If I'm not mistaken, 'Forest and Stream" is the previous name of what is now called "Field and Stream". They just changed the name many years ago.

This was my favorite Wilford Woodruff story. (This is from the blog linked to above but it was also previously posted here during the stream access/HB141 battles)

_"And as Franklin recieved great Joy when he saw electricity or lightning descend on his kite string in like manner was I highly gratifyed when I saw the nimble trout dart my fly hook himself & run away with the line but I soon worried him out & drew him to shore & I fished two or three hours including morning & evening & I cought twelve in all And About one half of them would weigh abought 3/4 of a pound each while All the rest of the camp did not ketch during the day 3 lbs of trout in all which was proof positive to me that the Artificial fly is far the best thing now known to fish trout with."

_Pres. Woodruff not only had good skill to catch a lot of fish, but he appreciated the aesthetics of it *and *he already had a well developed flyfishers elitist attitude, not to mention he knew how to trash talk his bait chucking brethren.;-) He was the perfect modern fly angler 100 years before his time. ;-)8)

Pres. Woodruff was cool. :grin:


----------



## brookieguy1 (Oct 14, 2008)

Catherder said:


> RE"Here is the only account I can find where sizes are mentioned. This is an actual letter Woodruff wrote which was published in the "Forest and Stream" magazine which I understand was similar to "Field and Stream" today."
> 
> If I'm not mistaken, 'Forest and Stream" is the previous name of what is now called "Field and Stream". They just changed the name many years ago.
> 
> ...


Yup. Mormon snobbery at it's finest....JUST KIDDING! I feel this Wilford guy was a true steward....and stud! Of coarse, he hadn't seen Utah brook trout and the maribou jig yet, but I'm confident he would have embraced both!


----------



## Catherder (Aug 2, 2008)

brookieguy1 said:


> Yup. Mormon snobbery at it's finest....JUST KIDDING! I feel this Wilford guy was a true steward....and stud! Of coarse, he hadn't seen Utah brook trout and the maribou jig yet, but I'm confident he would have embraced both!
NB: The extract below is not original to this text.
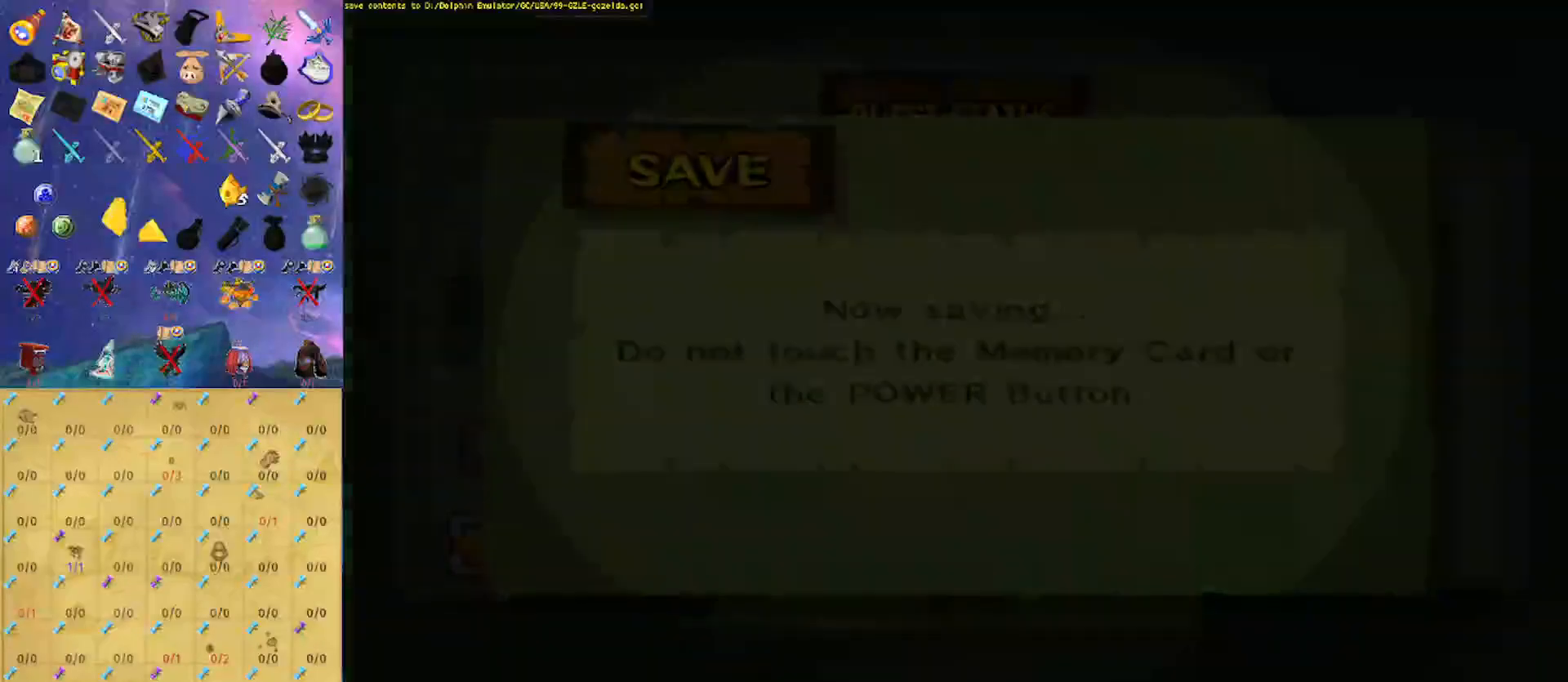
{"dt_ms": 500, "buttons": ["A"], "left_stick": "center", "right_stick": "center", "events": [[33, "A", "down"], [100, "A", "up"], [200, "A", "down"], [267, "A", "up"], [333, "A", "down"], [400, "A", "up"], [433, "A", "down"]]}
LMAO, so the only thing more elitist than a fly angler is a Mormon fly angler elitist? -Ov-;-)

What about a Mormon,flyfishing,brookie only,elitist? Any of those guys around?


----------



## GaryFish (Sep 7, 2007)

To a true fly fishing elitist, brookies are trash fish. Might as well be fishing for carp with bait. The true elitist fly fisher will only fish for native trout, in free flowing streams, with dry flies, cast with split cane rods.


----------



## brookieguy1 (Oct 14, 2008)

GaryFish said:


> To a true fly fishing elitist, brookies are trash fish. Might as well be fishing for carp with bait. The true elitist fly fisher will only fish for native trout, in free flowing streams, with dry flies, cast with split cane rods.
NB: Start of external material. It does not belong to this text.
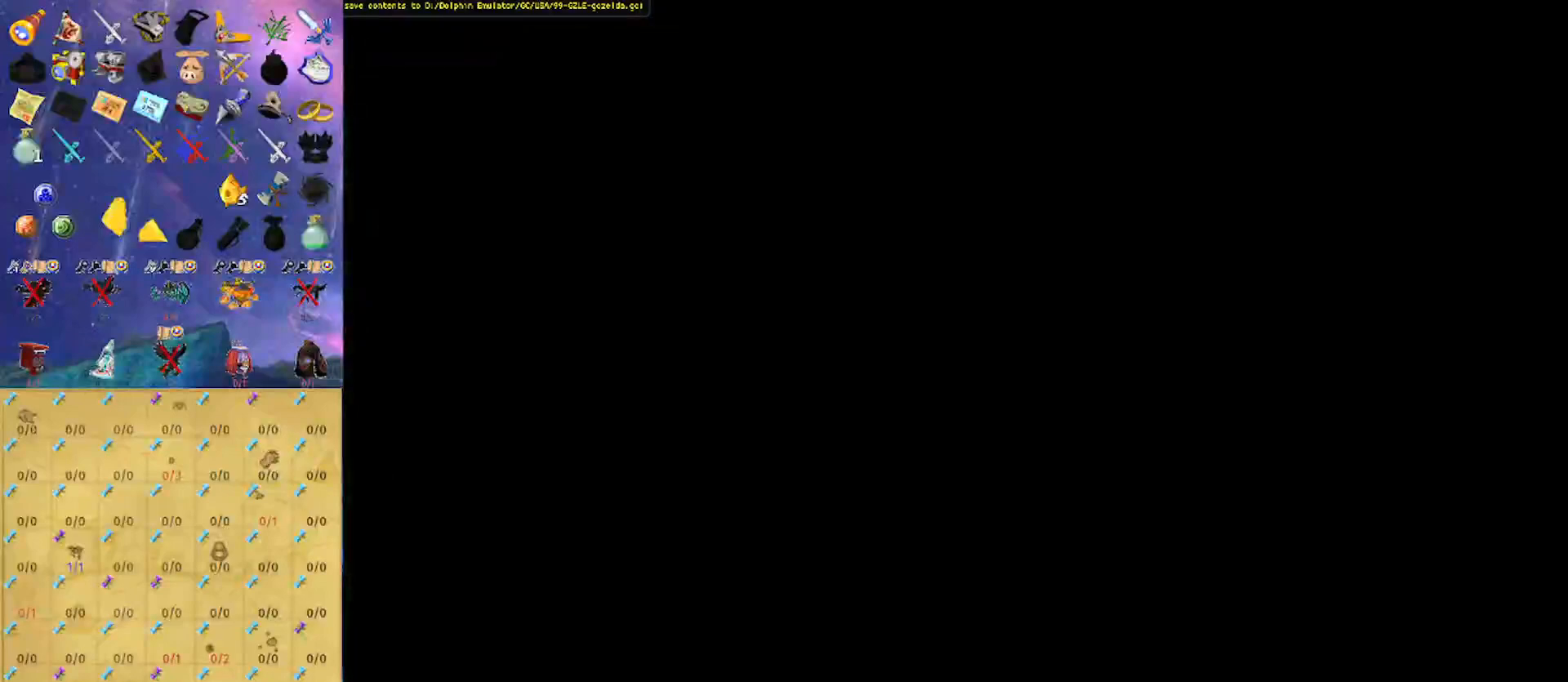
{"dt_ms": 500, "buttons": ["A"], "left_stick": "center", "right_stick": "center", "events": [[67, "A", "up"], [100, "A", "down"], [167, "A", "up"], [200, "A", "down"], [267, "A", "up"], [367, "A", "down"], [400, "A", "up"], [467, "A", "down"]]}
Well then, fly fishing elitists suck! Only jig fishing elitists that fish for brook trout with spinning gear deserve any true respect.
:grin: Split cane rods. Please! That's like using chopsticks now that we've invented the fork.


----------



## GaryFish (Sep 7, 2007)

brookieguy1 said:


> Split cane rods. Please! That's like using chopsticks now that we've invented the fork.


More like knowing that while we have invented protein powder, :O>>:you still enjoy a steak on the grill. :EAT:

:fish2:-|\\O-


----------



## Catherder (Aug 2, 2008)

brookieguy1 said:


> Only* jig* fishing elitists that fish for brook trout with spinning gear deserve any true respect.


Is it possible for jig fishermen to be elitist? Just the term "Jig fishing" oozes ******* bass fishing with "Deliverance" banjos and IMO invalidates any possibility of any elitist status whatsoever.

(Which is why I never have to worry about being considered elitist, even though I've done about as much fly flinging this summer as bassin. ;-) I sometimes use pistol petes too, but that is another story on why I'm hopelessly not elitist material.:der


----------



## HighmtnFish (Jun 3, 2010)

Catherder said:


> Is it possible for jig fishermen to be elitist? Just the term "Jig fishing" oozes ******* bass fishing with "Deliverance" banjos and IMO invalidates any possibility of any elitist status whatsoever.
> material.:der


I is O fended bi that thar comment. I almost exclusively fish jigs and I believe it takes more skill to catch fish with a jig than it does with a fly. All a fly fisherman has to do is match the hatch, get the fly out there without tangling the line, and let it sit there like a piece of bait until a fish eat it.
With a jig, you have to do something to entice the fish to take it, banjo music or not.


----------



## brookieguy1 (Oct 14, 2008)

HighmtnFish said:


> I is O fended bi that thar comment. I almost exclusively fish jigs and I believe it takes more skill to catch fish with a jig than it does with a fly. All a fly fisherman has to do is match the hatch, get the fly out there without tangling the line, and let it sit there like a piece of bait until a fish eat it.
> With a jig, you have to do something to entice the fish to take it, banjo music or not.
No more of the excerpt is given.